Extracted data entries

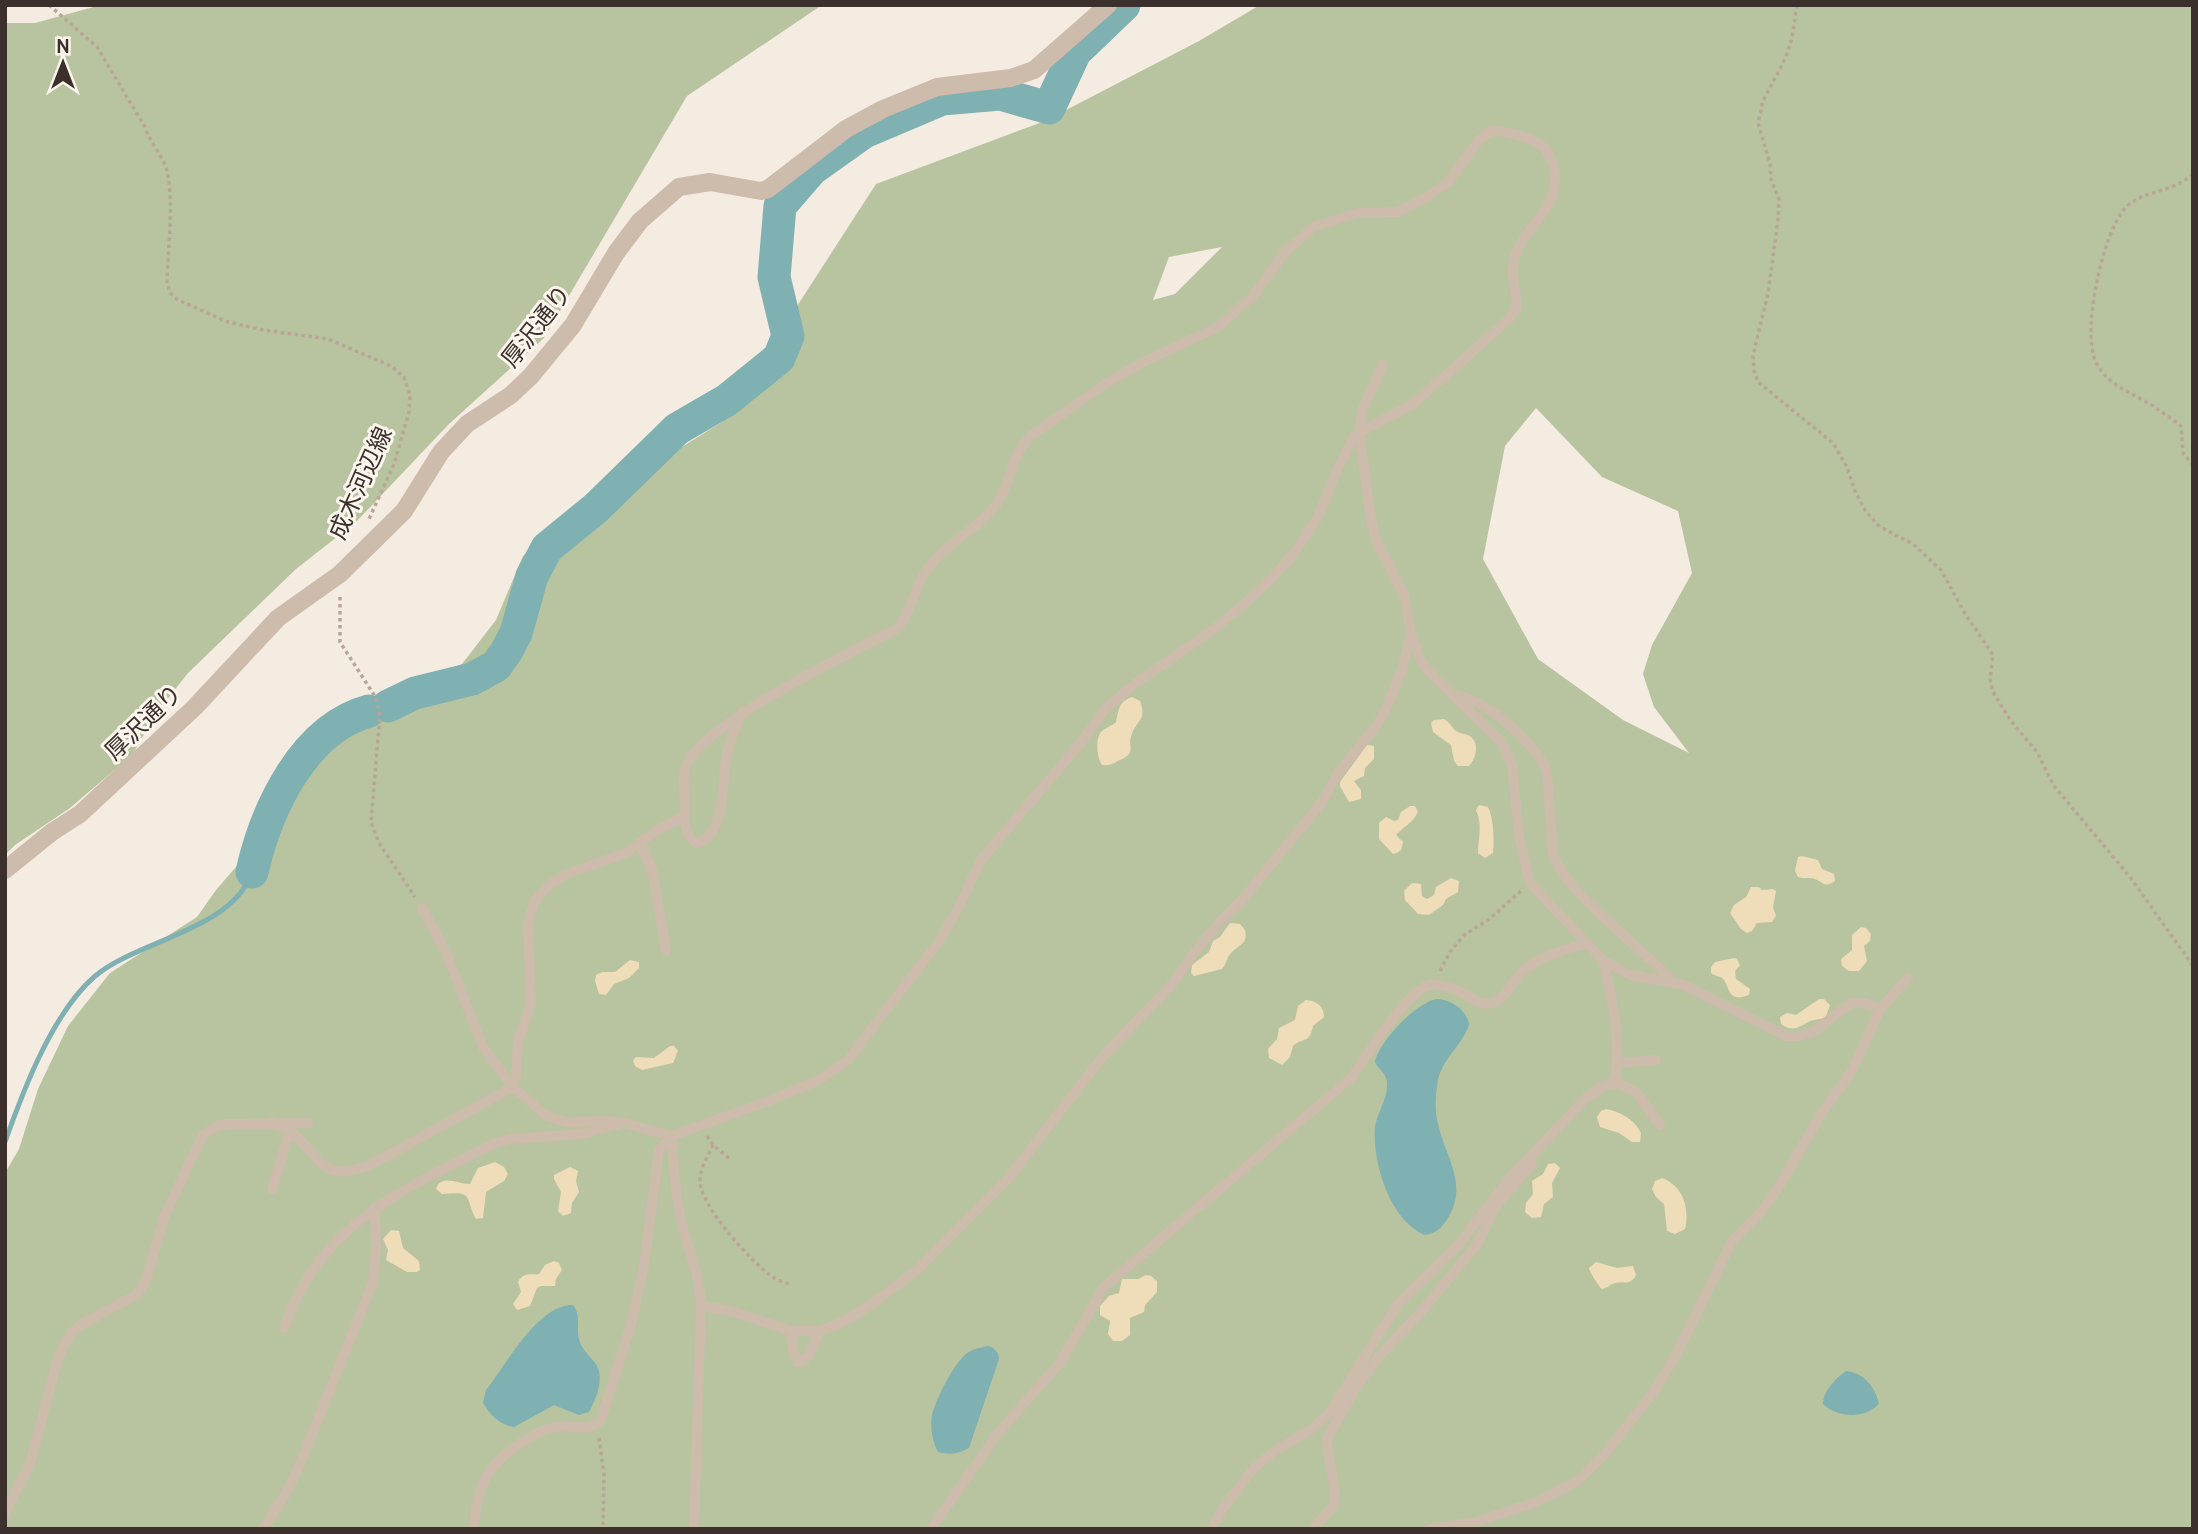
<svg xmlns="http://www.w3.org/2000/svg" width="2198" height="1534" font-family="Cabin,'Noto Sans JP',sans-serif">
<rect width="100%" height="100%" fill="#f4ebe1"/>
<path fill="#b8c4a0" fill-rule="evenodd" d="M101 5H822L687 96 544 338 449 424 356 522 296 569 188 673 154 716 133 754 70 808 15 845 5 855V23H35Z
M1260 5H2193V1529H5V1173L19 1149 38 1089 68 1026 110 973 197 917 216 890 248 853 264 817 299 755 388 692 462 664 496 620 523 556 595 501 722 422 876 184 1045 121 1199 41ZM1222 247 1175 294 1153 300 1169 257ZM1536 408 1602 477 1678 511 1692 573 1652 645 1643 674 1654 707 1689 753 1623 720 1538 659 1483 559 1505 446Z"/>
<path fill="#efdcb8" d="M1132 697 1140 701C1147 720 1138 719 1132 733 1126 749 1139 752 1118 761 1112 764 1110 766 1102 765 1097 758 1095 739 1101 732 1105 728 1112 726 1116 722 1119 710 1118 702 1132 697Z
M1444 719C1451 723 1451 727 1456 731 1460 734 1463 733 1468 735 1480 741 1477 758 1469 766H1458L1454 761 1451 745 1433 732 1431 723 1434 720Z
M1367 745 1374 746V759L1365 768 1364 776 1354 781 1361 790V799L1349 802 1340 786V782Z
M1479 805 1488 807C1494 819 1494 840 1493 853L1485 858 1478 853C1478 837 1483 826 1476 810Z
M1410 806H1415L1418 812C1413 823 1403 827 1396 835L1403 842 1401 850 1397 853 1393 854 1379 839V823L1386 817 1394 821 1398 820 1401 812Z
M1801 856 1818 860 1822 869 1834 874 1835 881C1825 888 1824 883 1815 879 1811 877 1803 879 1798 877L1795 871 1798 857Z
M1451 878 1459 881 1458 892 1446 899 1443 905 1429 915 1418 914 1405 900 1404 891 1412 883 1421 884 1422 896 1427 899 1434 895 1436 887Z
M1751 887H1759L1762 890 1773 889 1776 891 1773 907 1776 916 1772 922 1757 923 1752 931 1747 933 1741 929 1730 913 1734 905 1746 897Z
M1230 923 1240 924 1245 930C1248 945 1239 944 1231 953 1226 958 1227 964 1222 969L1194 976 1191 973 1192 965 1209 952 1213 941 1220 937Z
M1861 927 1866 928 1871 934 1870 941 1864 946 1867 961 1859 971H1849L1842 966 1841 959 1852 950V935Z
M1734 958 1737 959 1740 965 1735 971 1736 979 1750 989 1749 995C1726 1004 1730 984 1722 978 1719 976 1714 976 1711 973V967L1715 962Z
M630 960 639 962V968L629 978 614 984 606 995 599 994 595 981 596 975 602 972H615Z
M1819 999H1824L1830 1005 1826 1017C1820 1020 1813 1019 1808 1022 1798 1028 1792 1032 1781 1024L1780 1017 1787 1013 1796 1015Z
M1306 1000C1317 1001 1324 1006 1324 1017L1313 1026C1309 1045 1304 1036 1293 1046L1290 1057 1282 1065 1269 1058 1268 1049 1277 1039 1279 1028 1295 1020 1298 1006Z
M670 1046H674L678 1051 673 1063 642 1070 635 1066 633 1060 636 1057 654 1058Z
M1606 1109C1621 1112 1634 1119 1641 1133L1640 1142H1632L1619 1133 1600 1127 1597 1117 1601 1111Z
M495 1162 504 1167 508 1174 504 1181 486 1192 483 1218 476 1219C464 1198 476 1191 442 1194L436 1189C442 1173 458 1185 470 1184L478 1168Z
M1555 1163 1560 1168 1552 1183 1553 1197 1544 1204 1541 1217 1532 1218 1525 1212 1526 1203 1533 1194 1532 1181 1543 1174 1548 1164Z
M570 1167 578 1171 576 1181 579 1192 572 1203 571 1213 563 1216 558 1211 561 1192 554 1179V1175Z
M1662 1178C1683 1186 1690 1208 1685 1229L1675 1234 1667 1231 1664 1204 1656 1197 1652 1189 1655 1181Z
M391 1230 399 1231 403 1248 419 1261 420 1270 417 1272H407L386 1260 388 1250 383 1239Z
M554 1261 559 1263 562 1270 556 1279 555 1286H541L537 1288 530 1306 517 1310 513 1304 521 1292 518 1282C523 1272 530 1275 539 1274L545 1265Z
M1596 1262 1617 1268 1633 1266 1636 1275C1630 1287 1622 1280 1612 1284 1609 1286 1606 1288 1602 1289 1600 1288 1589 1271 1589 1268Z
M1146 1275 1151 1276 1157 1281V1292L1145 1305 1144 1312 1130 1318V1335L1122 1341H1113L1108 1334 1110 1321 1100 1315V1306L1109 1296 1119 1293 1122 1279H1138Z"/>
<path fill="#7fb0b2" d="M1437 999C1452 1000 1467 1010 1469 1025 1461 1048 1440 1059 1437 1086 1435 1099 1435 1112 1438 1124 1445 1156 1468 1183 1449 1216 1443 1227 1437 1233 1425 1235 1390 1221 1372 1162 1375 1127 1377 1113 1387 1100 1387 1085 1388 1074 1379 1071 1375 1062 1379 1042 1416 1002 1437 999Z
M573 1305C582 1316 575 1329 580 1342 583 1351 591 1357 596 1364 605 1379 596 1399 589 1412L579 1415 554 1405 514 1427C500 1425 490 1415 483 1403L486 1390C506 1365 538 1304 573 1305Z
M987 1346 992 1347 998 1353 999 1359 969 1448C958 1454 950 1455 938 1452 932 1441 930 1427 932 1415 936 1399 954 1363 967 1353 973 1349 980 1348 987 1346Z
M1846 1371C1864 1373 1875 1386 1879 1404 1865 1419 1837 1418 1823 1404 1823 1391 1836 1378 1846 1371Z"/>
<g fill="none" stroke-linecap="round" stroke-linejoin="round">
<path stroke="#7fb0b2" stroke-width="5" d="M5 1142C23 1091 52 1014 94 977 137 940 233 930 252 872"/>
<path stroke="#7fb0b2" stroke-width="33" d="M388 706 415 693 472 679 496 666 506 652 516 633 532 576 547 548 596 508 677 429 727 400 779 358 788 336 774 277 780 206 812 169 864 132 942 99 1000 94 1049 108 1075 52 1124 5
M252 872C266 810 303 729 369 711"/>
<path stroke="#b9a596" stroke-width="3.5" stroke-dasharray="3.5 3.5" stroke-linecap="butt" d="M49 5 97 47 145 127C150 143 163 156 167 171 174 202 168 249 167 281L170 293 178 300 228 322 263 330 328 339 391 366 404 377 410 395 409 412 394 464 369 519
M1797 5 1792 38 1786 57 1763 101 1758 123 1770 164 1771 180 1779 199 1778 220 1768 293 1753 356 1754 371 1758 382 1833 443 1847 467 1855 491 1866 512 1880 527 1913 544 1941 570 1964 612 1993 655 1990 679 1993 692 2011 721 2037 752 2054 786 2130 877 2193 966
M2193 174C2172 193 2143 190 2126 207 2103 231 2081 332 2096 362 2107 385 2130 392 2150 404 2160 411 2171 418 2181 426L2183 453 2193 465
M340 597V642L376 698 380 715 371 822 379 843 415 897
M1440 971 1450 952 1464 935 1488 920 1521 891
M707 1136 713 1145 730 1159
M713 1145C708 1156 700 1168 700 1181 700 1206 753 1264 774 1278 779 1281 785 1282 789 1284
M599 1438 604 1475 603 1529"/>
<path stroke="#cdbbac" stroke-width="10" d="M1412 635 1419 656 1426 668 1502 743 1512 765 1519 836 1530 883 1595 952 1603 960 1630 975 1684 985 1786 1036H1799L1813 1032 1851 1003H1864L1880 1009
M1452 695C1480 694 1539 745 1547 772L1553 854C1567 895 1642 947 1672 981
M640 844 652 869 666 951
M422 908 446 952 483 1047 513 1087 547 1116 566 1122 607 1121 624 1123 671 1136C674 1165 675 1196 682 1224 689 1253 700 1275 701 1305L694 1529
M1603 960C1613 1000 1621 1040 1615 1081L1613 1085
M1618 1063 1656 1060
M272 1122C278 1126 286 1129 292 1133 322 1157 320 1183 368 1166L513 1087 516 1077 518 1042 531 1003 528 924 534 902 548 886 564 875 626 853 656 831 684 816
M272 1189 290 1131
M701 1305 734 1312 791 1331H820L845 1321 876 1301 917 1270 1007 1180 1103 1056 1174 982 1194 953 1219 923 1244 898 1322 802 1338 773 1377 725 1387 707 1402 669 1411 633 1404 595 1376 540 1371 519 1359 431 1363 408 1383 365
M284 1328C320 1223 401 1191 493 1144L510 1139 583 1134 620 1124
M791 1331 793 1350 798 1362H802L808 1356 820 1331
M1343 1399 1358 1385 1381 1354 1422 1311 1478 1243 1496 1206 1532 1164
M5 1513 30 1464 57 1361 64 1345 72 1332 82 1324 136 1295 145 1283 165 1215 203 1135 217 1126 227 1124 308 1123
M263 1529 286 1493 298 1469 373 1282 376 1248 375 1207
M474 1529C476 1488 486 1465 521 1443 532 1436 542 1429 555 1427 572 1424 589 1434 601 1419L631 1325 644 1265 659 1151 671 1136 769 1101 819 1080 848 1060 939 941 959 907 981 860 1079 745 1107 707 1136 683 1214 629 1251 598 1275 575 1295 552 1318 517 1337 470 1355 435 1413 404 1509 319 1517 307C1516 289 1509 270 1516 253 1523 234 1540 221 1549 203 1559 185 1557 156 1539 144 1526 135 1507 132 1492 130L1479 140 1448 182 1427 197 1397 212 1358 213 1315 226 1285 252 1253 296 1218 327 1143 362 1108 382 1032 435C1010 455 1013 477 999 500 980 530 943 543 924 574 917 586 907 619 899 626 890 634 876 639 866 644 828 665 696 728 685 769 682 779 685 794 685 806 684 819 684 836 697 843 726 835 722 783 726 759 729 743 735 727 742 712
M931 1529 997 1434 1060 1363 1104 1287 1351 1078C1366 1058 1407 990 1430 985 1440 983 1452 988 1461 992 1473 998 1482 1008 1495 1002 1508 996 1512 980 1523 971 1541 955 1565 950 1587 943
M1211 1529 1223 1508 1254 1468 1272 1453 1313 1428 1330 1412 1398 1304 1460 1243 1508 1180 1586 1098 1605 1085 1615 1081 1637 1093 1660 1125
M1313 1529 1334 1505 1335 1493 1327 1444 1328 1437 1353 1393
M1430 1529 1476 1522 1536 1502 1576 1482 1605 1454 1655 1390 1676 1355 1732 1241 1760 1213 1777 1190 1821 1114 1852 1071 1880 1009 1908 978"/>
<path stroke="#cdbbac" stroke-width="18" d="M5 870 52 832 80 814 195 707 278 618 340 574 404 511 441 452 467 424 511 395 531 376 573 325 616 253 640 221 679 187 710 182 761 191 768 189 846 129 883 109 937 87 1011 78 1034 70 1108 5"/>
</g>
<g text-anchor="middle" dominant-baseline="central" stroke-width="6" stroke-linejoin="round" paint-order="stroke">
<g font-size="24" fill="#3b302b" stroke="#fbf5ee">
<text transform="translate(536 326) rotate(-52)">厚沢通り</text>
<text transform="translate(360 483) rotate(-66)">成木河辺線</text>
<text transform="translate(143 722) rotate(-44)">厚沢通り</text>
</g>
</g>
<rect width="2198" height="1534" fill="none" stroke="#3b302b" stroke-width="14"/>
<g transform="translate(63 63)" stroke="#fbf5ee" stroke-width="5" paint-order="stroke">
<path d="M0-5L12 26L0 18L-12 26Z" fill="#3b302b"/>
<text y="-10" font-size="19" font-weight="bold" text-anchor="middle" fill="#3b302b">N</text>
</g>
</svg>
--
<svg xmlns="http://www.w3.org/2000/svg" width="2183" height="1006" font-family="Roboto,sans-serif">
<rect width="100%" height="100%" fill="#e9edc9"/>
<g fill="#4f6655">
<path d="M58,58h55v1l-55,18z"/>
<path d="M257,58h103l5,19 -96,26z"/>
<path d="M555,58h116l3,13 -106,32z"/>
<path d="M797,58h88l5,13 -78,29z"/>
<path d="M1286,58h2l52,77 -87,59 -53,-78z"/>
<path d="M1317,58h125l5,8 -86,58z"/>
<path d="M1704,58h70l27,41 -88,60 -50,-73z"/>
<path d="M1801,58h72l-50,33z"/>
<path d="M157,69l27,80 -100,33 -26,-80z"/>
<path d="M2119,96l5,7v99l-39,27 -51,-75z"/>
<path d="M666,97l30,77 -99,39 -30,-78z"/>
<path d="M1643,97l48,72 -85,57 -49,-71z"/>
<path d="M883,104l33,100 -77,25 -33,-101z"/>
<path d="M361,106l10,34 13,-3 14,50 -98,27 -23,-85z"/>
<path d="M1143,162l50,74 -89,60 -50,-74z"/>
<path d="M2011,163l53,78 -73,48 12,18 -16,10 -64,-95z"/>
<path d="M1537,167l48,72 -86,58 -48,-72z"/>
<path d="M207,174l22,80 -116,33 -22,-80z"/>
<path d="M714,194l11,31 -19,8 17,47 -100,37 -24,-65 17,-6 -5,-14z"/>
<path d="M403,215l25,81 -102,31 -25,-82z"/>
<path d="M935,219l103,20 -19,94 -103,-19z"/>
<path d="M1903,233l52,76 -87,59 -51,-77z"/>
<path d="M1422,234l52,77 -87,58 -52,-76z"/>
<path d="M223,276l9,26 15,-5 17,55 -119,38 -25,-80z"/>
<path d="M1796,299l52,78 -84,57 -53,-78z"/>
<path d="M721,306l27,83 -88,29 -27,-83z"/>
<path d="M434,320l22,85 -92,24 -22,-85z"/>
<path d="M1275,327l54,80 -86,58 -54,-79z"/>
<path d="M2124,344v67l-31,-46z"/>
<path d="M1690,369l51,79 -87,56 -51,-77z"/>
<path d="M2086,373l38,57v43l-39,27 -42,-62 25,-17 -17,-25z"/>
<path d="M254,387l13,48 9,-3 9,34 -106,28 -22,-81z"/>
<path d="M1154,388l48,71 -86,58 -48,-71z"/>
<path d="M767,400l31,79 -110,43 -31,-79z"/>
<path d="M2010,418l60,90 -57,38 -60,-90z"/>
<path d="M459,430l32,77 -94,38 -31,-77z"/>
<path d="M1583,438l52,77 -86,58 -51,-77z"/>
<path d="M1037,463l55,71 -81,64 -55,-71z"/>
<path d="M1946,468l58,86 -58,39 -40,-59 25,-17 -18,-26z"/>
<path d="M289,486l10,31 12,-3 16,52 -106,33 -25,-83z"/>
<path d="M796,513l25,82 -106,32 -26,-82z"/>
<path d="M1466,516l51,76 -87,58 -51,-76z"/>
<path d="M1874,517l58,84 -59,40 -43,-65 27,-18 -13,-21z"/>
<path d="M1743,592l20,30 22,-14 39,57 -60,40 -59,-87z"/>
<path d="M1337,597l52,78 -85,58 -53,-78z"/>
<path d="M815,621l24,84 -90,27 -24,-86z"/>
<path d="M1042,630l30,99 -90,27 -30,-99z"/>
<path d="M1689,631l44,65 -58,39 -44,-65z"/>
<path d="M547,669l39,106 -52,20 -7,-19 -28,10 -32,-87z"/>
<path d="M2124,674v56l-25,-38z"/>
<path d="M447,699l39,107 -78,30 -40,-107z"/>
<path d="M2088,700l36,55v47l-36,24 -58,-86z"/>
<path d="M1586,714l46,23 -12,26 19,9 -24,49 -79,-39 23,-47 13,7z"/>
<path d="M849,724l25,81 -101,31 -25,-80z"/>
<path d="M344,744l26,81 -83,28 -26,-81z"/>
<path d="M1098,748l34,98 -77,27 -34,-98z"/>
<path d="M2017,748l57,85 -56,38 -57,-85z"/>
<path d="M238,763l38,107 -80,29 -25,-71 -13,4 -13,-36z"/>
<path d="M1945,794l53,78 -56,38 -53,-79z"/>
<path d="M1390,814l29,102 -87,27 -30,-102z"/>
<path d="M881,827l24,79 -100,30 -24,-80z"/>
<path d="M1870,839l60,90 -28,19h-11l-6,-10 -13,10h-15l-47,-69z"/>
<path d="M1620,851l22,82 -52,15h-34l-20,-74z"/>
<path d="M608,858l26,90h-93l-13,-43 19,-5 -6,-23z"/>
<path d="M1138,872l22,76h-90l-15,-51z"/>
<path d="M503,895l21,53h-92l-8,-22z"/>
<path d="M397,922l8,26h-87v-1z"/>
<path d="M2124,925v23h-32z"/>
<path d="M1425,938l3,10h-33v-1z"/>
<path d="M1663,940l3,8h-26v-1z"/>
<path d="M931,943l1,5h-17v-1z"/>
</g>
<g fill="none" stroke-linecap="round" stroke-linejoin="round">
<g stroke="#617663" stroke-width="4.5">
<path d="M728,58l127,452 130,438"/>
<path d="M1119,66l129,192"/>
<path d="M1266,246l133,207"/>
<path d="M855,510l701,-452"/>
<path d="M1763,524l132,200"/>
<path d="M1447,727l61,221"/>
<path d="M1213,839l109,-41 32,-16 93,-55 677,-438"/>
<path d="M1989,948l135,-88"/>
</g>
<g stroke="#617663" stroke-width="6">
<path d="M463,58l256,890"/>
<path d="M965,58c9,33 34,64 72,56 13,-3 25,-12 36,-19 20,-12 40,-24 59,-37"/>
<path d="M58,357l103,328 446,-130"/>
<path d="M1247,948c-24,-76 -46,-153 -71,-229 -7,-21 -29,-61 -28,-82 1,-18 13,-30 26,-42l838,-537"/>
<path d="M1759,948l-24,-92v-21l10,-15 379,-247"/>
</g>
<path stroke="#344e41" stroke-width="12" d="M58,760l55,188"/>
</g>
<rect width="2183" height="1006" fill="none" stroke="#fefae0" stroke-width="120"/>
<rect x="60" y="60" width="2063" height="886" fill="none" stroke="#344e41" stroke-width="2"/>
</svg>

* **Problem description**
Work out how many lines in the data include "size". Answer with the number only.

* **Output below**
2